▶ **List of tasks**
[1] Answer these questions using the passage on Canadian air travel below:
(a) Which airline announced the cancellation of all of its flights to and from Regina?
(b) Where can a checked bag on a Canadian bound flight end up, if it reaches its destination?
(c) How many cases are in the backlog of the agency responsible for serious passenger complaints?
[2] Carry on the passage on Canadian air travel, shown below, from its final sentence.

In practical terms, today, if a passenger books a flight with a Canadian air carrier, it may be randomly changed and canceled before departure. For example, this month, Canada’s flagship air carrier, Air Canada, suddenly announced that it would be entirely pulling flights on a route with national significance. This change came days after another Canadian airline, Sunwing, abruptly announced the cancellation of all of its flights to and from Regina, leaving many Canadians stranded abroad.
At Canadian airports, passengers are likely to wait in long security lines. International travelers have had to wait hours in an aircraft before getting into long customs processing queues. And woe betide the poor soul who makes the fatal error of checking a bag on a Canadian bound flight. If said bag somehow makes it to its destination (something increasingly becoming unlikely), it can be fated to end up in a random pile with hundreds, if not thousands, of other passenger bags.
And passengers have almost no hope of compensation for their troubles. The situation has become so bad that the agency responsible for dealing with serious passenger complaints - which also sits under Alghabra’s purview - has a backlog of over 33000 cases. With no hope of resolution or compensation through this agency, many passengers are out of pocket big bucks for cancellations, delays, and general f–ckery meted upon them by the Canadian government, airlines, and airports. As a result, they are now turning to the courts.

▶ **Pixel coordinate listings**
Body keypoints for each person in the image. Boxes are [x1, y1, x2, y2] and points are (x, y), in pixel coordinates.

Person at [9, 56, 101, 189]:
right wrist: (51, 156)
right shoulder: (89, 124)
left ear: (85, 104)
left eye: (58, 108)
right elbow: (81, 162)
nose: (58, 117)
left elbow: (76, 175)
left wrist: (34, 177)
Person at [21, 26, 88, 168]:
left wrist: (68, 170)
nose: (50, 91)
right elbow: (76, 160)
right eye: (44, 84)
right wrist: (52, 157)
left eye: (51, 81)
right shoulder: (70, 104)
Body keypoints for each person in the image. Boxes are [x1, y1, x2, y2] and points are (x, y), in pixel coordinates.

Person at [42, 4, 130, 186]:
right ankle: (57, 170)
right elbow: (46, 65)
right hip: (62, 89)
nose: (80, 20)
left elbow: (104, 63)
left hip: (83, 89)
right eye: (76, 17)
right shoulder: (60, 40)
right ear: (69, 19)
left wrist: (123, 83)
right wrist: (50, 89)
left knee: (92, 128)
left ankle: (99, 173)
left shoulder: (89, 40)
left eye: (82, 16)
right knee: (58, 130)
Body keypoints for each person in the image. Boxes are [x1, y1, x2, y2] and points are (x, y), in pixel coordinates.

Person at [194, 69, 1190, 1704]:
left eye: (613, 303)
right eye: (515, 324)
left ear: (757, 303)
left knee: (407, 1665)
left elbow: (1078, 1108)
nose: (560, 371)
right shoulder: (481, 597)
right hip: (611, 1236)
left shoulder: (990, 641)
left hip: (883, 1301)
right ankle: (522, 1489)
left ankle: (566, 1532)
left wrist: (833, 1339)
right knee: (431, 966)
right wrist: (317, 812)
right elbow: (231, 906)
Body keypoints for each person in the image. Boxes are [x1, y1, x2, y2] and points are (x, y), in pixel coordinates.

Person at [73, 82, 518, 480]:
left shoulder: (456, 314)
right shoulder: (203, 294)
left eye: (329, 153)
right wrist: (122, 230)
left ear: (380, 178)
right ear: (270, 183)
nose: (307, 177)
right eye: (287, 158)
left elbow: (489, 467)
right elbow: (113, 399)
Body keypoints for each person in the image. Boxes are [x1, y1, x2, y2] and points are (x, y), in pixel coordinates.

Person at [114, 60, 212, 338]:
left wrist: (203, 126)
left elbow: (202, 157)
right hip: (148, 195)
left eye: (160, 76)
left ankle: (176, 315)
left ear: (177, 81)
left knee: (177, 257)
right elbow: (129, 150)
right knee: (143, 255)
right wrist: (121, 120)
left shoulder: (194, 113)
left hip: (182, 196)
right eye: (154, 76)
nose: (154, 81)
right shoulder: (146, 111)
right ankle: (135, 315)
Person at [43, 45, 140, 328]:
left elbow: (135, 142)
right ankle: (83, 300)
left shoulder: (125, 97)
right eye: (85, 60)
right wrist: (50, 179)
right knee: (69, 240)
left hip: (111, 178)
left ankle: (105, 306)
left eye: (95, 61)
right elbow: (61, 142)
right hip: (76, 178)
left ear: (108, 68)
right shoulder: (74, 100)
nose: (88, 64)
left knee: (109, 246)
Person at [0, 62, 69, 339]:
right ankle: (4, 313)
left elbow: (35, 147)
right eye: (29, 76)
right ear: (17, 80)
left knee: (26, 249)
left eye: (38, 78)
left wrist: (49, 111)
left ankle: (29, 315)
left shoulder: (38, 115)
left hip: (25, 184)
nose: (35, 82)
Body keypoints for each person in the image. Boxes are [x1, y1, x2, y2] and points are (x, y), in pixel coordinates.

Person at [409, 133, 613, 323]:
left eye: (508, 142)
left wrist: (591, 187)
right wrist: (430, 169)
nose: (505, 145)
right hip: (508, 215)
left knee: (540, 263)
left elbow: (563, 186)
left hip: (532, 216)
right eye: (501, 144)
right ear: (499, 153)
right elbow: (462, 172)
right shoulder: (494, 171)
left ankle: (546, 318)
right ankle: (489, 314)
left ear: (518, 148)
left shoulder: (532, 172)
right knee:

▶ **Numbered responses**
[1]
(a) Sunwing.
(b) In a random pile with hundreds, if not thousands, of other passenger bags.
(c) Over 33000.

[2]
Despite Alghabra’s mandate and responsibility to address these issues, which have become an impediment to Canadian economic activity and human morale, his response has functionally been to throw his hands up and shrug. He has taken no real action to clear the backlog of passenger complaints, address the structural issues at airports, or sanction Canadian air carriers who have attempted to blame stranding passengers on unbelievable excuses like being taken by surprise by the Canadian winter. And last month, the most Alghabra could seem to muster for thousands of passengers caught in one of the biggest travel clusterf-cks in recent history seems to have been to produce a video about Santa.
So Canadians have every right to be skeptical about this man’s ability to oversee a Canadian commercial space launch program.
It’s not that commercial space launches aren’t necessary. They will likely be a critical part of any future Canadian defense and economic strategy. And Canada, in theory, has the raw goods to deliver. And as other countries rapidly expand satellite capacity, and companies like SpaceX look to space to solve major industrial problems, the vast expanse of Canada’s north and long coastlines make it an attractive geographic location for launching rockets.
However, the problem for Canada for success on this front isn’t its geography. It’s a bumbling federal government that can’t seem to manage basic matters here on earth while other industrialized nations are reaching for the stars. Sources of private capital looking to invest in space launches know this, and no amount of glossy announcements from the Liberals will convince them to invest money in the risky and pedantic regulatory environment Trudeau’s government currently maintains. And given its track record on infrastructure development, there’s no reason to believe Canada’s current government could deliver where private capital likely won’t.
The unfortunate reality for Canada’s future space prospects is that Alghabra can’t get on a stage and make promises with any measure of credibility regarding his ability to deliver on them. That’s because right now he can’t even credibly assure Canadian travelers that they and their luggage can get from one part of the country to another.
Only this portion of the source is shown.